A federal appeals court just dealt a huge blow to hospitals that pad their bottom line with cash intended for needy patients.
Federal law requires drug makers to sell their medications at steep discounts to hospitals and clinics that serve poor communities. The court threw out regulations requiring drug makers to sell drugs at a discount to each and every pharmacy an eligible hospital contracts with, regardless of whether the drugs are for poor patients.
The ruling is great news for Americans who need care but have a hard time affording it. It’s also a cautionary tale about how legislation intended to help the poor got twisted bureaucratically into a way for hospital administrators to get rich.
Congress created the system in question by enacting Section 340B of the Public Health Service Act of 1992. Under 340B, hospitals that serve needy patients, including the uninsured and underserved, can buy drugs from manufacturers at highly discounted rates. On average, 340B participants receive 59% off list prices.
Unfortunately, 340B doesn’t explicitly require hospitals to pass on discounts to needy patients or otherwise use the savings to provide free or discounted care. Instead, hospitals and pharmacies use 340B to buy cheap drugs for which they often charge full freight.
Even worse, a bureaucratic rule change in 2010 vastly expanded the scope for abuse. Until then, a hospital or clinic qualifying for 340B could contract with no more than one outside pharmacy to dispense 340B drugs.

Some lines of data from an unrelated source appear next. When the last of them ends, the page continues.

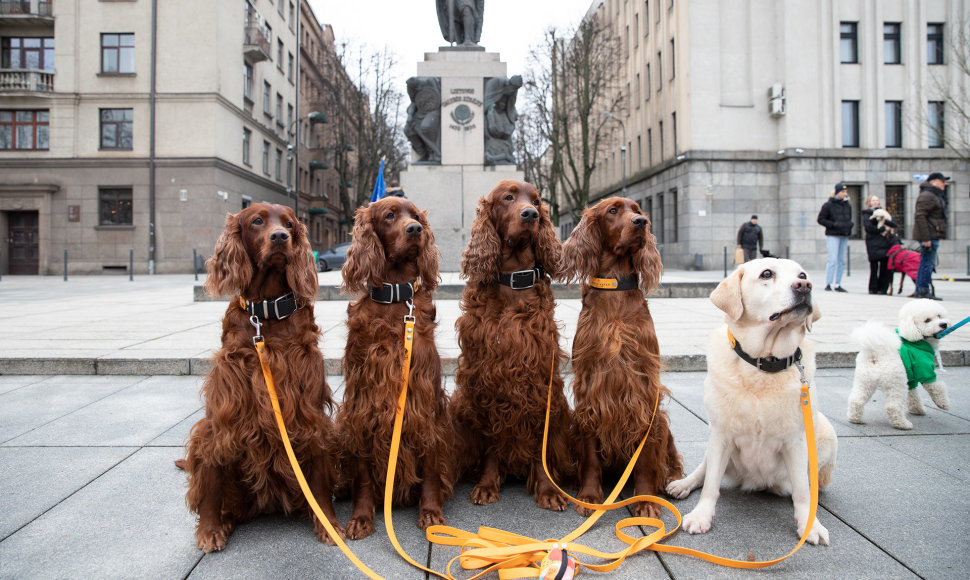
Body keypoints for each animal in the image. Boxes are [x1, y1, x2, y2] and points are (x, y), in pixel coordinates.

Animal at [182, 204, 340, 552]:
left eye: (290, 224)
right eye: (257, 221)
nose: (280, 237)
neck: (267, 314)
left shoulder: (310, 411)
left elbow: (319, 477)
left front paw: (328, 524)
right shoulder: (223, 414)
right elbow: (212, 475)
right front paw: (209, 530)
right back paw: (222, 521)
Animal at [336, 196, 454, 540]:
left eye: (415, 216)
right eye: (389, 216)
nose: (415, 230)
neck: (394, 298)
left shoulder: (425, 401)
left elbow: (430, 468)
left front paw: (430, 512)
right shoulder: (362, 404)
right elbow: (363, 476)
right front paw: (361, 517)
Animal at [448, 179, 572, 510]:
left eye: (537, 200)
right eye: (508, 197)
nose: (531, 215)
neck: (513, 279)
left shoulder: (540, 379)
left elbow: (540, 441)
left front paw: (548, 490)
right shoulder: (487, 376)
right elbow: (492, 439)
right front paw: (487, 484)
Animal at [560, 198, 680, 516]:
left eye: (637, 209)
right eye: (612, 211)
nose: (642, 222)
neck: (614, 290)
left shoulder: (644, 386)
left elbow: (646, 458)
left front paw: (645, 500)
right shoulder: (590, 388)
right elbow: (591, 457)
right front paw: (590, 496)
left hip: (662, 421)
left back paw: (674, 481)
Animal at [844, 300, 948, 430]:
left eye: (939, 316)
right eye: (927, 320)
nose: (944, 324)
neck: (917, 338)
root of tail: (876, 352)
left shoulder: (910, 379)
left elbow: (913, 395)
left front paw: (917, 409)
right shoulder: (925, 371)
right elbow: (936, 388)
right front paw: (943, 404)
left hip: (864, 381)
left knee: (856, 400)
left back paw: (856, 419)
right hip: (896, 383)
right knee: (892, 407)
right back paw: (902, 424)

The rule change, with no direct basis in the law, removed this limit, allowing hospitals to contract with as many outside pharmacies as they wish. The number of pharmacies exploded by 4,228% from 2010 to 2020, according to the Berkeley Research Group.

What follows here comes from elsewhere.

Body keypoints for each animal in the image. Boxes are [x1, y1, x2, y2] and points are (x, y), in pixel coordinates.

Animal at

These pharmacies, and the hospitals they serve, get rich off of 340B. BRG found that these “contract pharmacies” make an average profit of 72% on commonly dispensed drugs, compared to 22% for independent pharmacies.

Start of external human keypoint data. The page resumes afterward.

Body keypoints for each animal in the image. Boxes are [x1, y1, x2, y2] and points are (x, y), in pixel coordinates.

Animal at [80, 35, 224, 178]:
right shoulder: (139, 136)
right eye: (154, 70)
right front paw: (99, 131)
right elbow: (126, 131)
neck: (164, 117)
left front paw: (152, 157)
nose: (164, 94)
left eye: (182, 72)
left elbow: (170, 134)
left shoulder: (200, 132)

The abuse doesn’t stop with proliferating contract pharmacies. A number of new studies, including one from the Center for Medicine in the Public Interest, the organization I lead, reveal just how deep the 340B grift goes. CMPI found that the discounts on 340B drugs actually grew by 144% from 2015 to 2021, amounting to $49.7 billion in 2021. Almost none of those savings went to patients.
In fact, 72% of nonprofit hospitals, many of which take 340B discounts, take $17 billion more in government tax breaks than they provide in charity care.
The runaway bureaucratic expansion of 340B must stop, and this court ruling is an important step. Two other appeals courts have decisions pending in similar cases.
On the merits, they should reach the same conclusion. If they diverge, the Supreme Court should step in to clarify that blatant bureaucratic rewriting of the law on such a major question is out of bounds.
Congress intended the 340B program to help those in need. The courts are acting to return it to that purpose.
Peter J. Pitts, a former FDA associate commissioner, is president of the Center for Medicine in the Public Interest, a visiting scholar at the New York University School of Medicine (Division of Medical Ethics), and a visiting professor at the University of Paris School of Medicine. This piece originally ran in Townhall.